- Auszug zum Lesen
------------------------------------
Ich meinte die Länge vor allem. Meiner Erfahrung nach ist die Länge vor allem das Kriterium. Das Moritz 27.5 fährt mein Sohn bereits die ganze Saison. Er ist jetzt 1,48 und kann das Bike nächste Saison auch noch fahren. Das Yuma ist 40mm kürzer, das würde definitiv nicht gehen.


----------



## Psytra (17. November 2019)

LockeTirol schrieb:


> Ich meinte die Länge vor allem. Meiner Erfahrung nach ist die Länge vor allem das Kriterium. Das Moritz 27.5 fährt mein Sohn bereits die ganze Saison. Er ist jetzt 1,48 und kann das Bike nächste Saison auch noch fahren. Das Yuma ist 40mm kürzer, das würde definitiv nicht gehen.


Hmm.. Dann fiele ja eigentlich das Clash auch raus. Das ist zwar deutlich höher aber praktisch genau so lang. Das Rocky wäre der Kompromiss..
Rein von Stack/Reach sind wir dann ja schon fast beim YT Jeffsy in S, aber das geht im Sizing Guide erst bei 1,54m los und auf Kinder abgestimmte Komponenten fand ich schon auch einen Faktor. Und es soll ja auch nicht zu groß sein.


----------



## Psytra (25. November 2019)

Hallo Leute,

ich bin noch immer nicht wirklich weiter. 

Das Yuma ist erst mal raus, da es bei kurzem Reach auch noch niedrig ist.
das Erwachsenen Clash in S ist ab 1.51m angegeben
Reach ist dort vergleichbar mit dem Moritz, aber 36mm mehr Stack
dazu noch mehr Federweg (180) und längeren Radstand

Bin kurz davor einfach das Clash Jr. zu bestellen und es einfach auszuprobieren.
Ich hoffe natürlich generell auf einen halbwegs guten Wiederverkaufswert.

Oder hat noch jemand einen Tipp für mich?
------------------------------------
(Daten zum Diagrammverständnis)
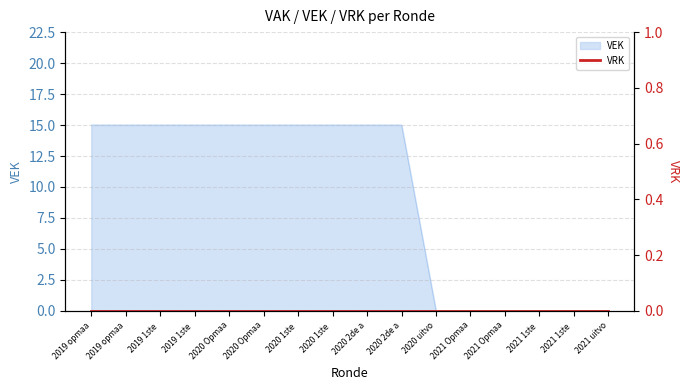

What is the difference between the maximum and minimum values?

15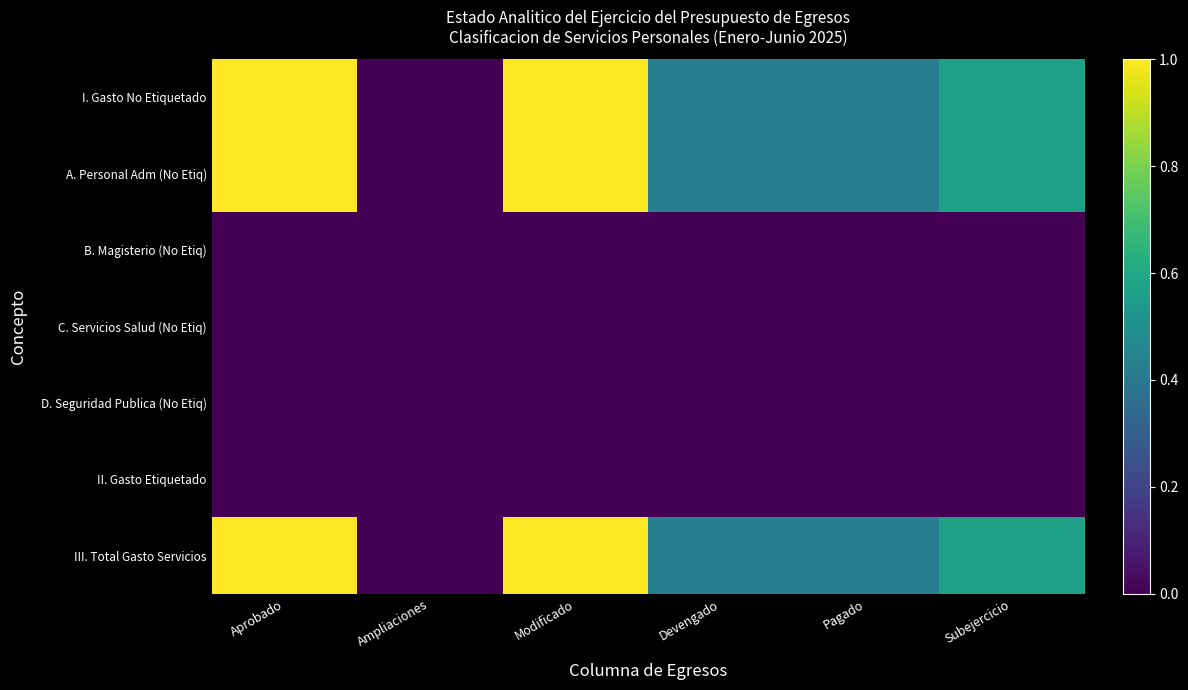

Reading left to right, transcribe all the data shown in this chart.

I. Gasto No Etiquetado: Aprobado=1.0	Ampliaciones=0.0	Modificado=1.0	Devengado=0.4	Pagado=0.4	Subejercicio=0.6
A. Personal Adm (No Etiq): Aprobado=1.0	Ampliaciones=0.0	Modificado=1.0	Devengado=0.4	Pagado=0.4	Subejercicio=0.6
B. Magisterio (No Etiq): Aprobado=0.0	Ampliaciones=0.0	Modificado=0.0	Devengado=0.0	Pagado=0.0	Subejercicio=0.0
C. Servicios Salud (No Etiq): Aprobado=0.0	Ampliaciones=0.0	Modificado=0.0	Devengado=0.0	Pagado=0.0	Subejercicio=0.0
D. Seguridad Publica (No Etiq): Aprobado=0.0	Ampliaciones=0.0	Modificado=0.0	Devengado=0.0	Pagado=0.0	Subejercicio=0.0
II. Gasto Etiquetado: Aprobado=0.0	Ampliaciones=0.0	Modificado=0.0	Devengado=0.0	Pagado=0.0	Subejercicio=0.0
III. Total Gasto Servicios: Aprobado=1.0	Ampliaciones=0.0	Modificado=1.0	Devengado=0.4	Pagado=0.4	Subejercicio=0.6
------------------------------------
- Aufgabe
Schreibe den Forenauszug über Mountainbikes für Kinder im Anschluss an seinen letzten Satz weiter. Die Einträge werden hierfür nicht gebraucht.

- Lösung
​Commencal​Commencal​Vpace​Rocky Mountain​Transition​​Clash Jr​Clash S​Moritz 27.5​Reaper 27.5​Scout Alloy XS​Sitzrohr Länge​370​+25​+10​-14​-15​Sitzwinkel​76​-0​-1​-1​+1​Lenkwinkel​65​+0​+1​+2​+0​Steuerrohrlänge​105​+5​n/a​-5​n/a​Radstand​1136​+48​+5​-37​-5​Oberrohrlänge​530​+51​+41​+15​+17​Kettenstrebenlänge​434​+0​+1​-9​-9​Tretlagerhöhe​-12​+0​n/a​-9​-8​Gabelhöhe​558​+13​n/a​n/a​n/a​Reach​380​+42​+40​+11​+20​Stack​593​+9​-27​-17​-4​Körpergröße​140-160​151-170​140-160​150-160​​


----------



## Schnegge (26. November 2019)

Die Frage ist: Muss es unbedingt ein Fully sein? Klar is' das für die Kids erstmal cooler... aber wenn ich sehe, dass das clash jr schon 15.5 kg wiegt.... Ich bin ja auch nicht der Gewichtsfetischist. Meiner hat auch mit 9 mangels Alternativen mit guter Geo ein Stahlhartail bekommen... mit 13 kg war das echt schon an der Obergrenze für ausgedehnte Touren. 15.5 kg find ich für eurer Einsatzgabiet einfach zu hoch. Ich würde mal schauen, was es mitlerweile an kleinen Trail-/Endurohartails so auf dem Markt gibt. Wenn der Stack etwas zu hoch ist, kann man in Verbindung mit kurzen Kurbeln auch schauen, dass man eine Gabel bekommt die man z.B.  2 cm Traveln kann. Funktioniert bei einem Hartail ab 150 mm FW und 'nem Lenkwinkel um die 66° sehr gut... haben wir auch so gemacht... bei meinen Fotos ist noch eine etwas ältere Geotabelle verschiedener Hardtails... ggf. hilf dir diese auch weiter.


----------



## Psytra (26. November 2019)

Danke für Deinen Input! Naja fully muss nicht sein, aber nachdem er das Yuma schon sehr genossen hat fände ich es schon schade, ein HT zu nehmen. Sind gestern auch wieder zusammen gefahren und da dachte ich mir, dass ich die Reserven bei einem Fully wirklich nicht verkehrt finde. 

Aber das Clash ist einfach brutal. Das Yuma und Moritz sind nicht umsonst Eingelenker.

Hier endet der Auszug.